• [WHAT THE EXERCISE ASKS]: Select every line in the data below that contains the string "context", and copy each of those lines.

------ RECORD EXTRACTS

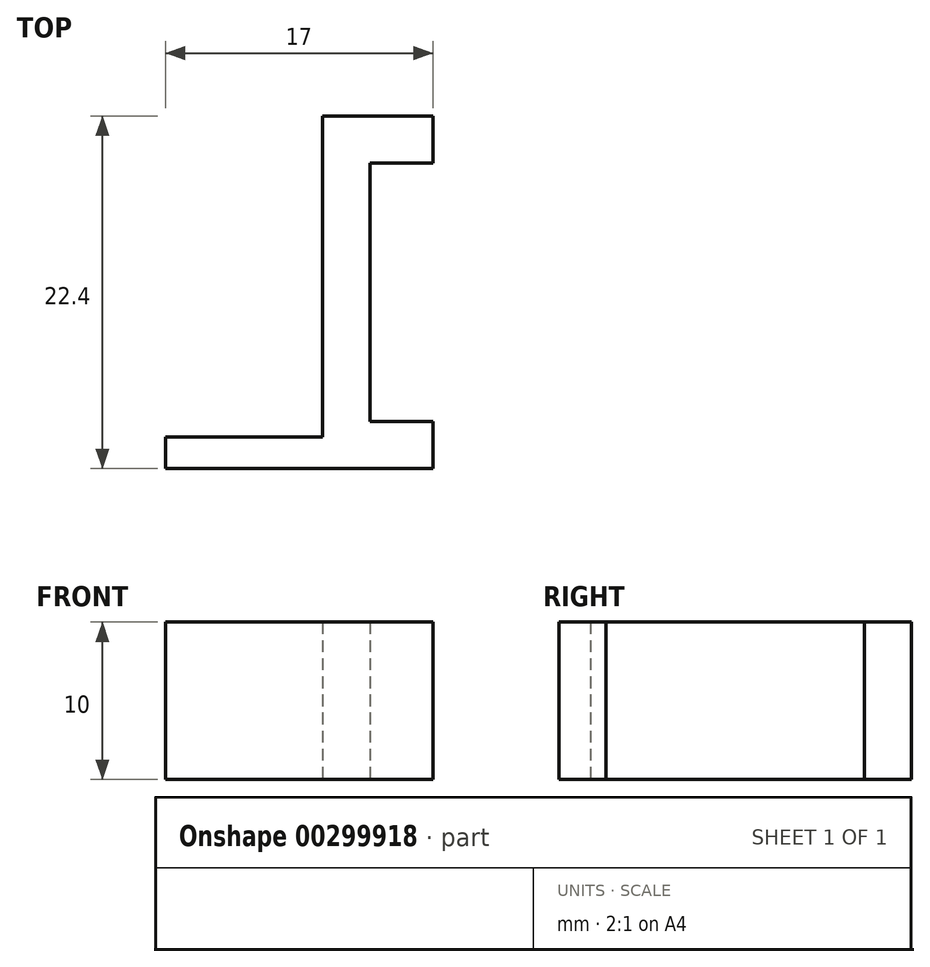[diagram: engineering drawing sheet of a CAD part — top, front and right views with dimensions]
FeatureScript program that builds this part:
annotation { "Feature Type Name" : "Feature", "Feature Type Description" : "" }
export const myFeature = defineFeature(function(context is Context, id is Id, definition is map)
    precondition{}
    {
        {
            var Q0;
            Q0=qCreatedBy(makeId("Top.planeOp"),FACE);
            var sketch = newSketch(context, id + "F0", { "sketchPlane" : qUnion([Q0])});
            skLineSegment(sketch, "E0", {"start": v(0, 0) * mm, "end": v(0, 2) * mm});
            skLineSegment(sketch, "E1", {"start": v(0, 2) * mm, "end": v(10, 2) * mm});
            skLineSegment(sketch, "E2", {"start": v(10, 2) * mm, "end": v(10, 22.4) * mm});
            skLineSegment(sketch, "E3", {"start": v(10, 22.4) * mm, "end": v(17, 22.4) * mm});
            skLineSegment(sketch, "E4", {"start": v(17, 22.4) * mm, "end": v(17, 19.4) * mm});
            skLineSegment(sketch, "E5", {"start": v(17, 19.4) * mm, "end": v(13, 19.4) * mm});
            skLineSegment(sketch, "E6", {"start": v(13, 19.4) * mm, "end": v(13, 3) * mm});
            skLineSegment(sketch, "E7", {"start": v(13, 3) * mm, "end": v(17, 3) * mm});
            skLineSegment(sketch, "E8", {"start": v(17, 3) * mm, "end": v(17, 0) * mm});
            skLineSegment(sketch, "E9", {"start": v(17, 0) * mm, "end": v(0, 0) * mm});
            skLineSegment(sketch, "E10", {"start": v(17, 3) * mm, "end": v(17, 19.4) * mm, "construction": true});
            skSolve(sketch);
        }
        {
            var Q0;
            Q0=qSketchRegion(id+"F0",true);
            extrude(context, id + "F1", {"entities" : qUnion([Q0]), "depth" : 10 * mm});
        }
    });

------------

• [TASK SOLUTION]:
export const myFeature = defineFeature(function(context is Context, id is Id, definition is map)
            var sketch = newSketch(context, id + "F0", { "sketchPlane" : qUnion([Q0])});
            extrude(context, id + "F1", {"entities" : qUnion([Q0]), "depth" : 10 * mm});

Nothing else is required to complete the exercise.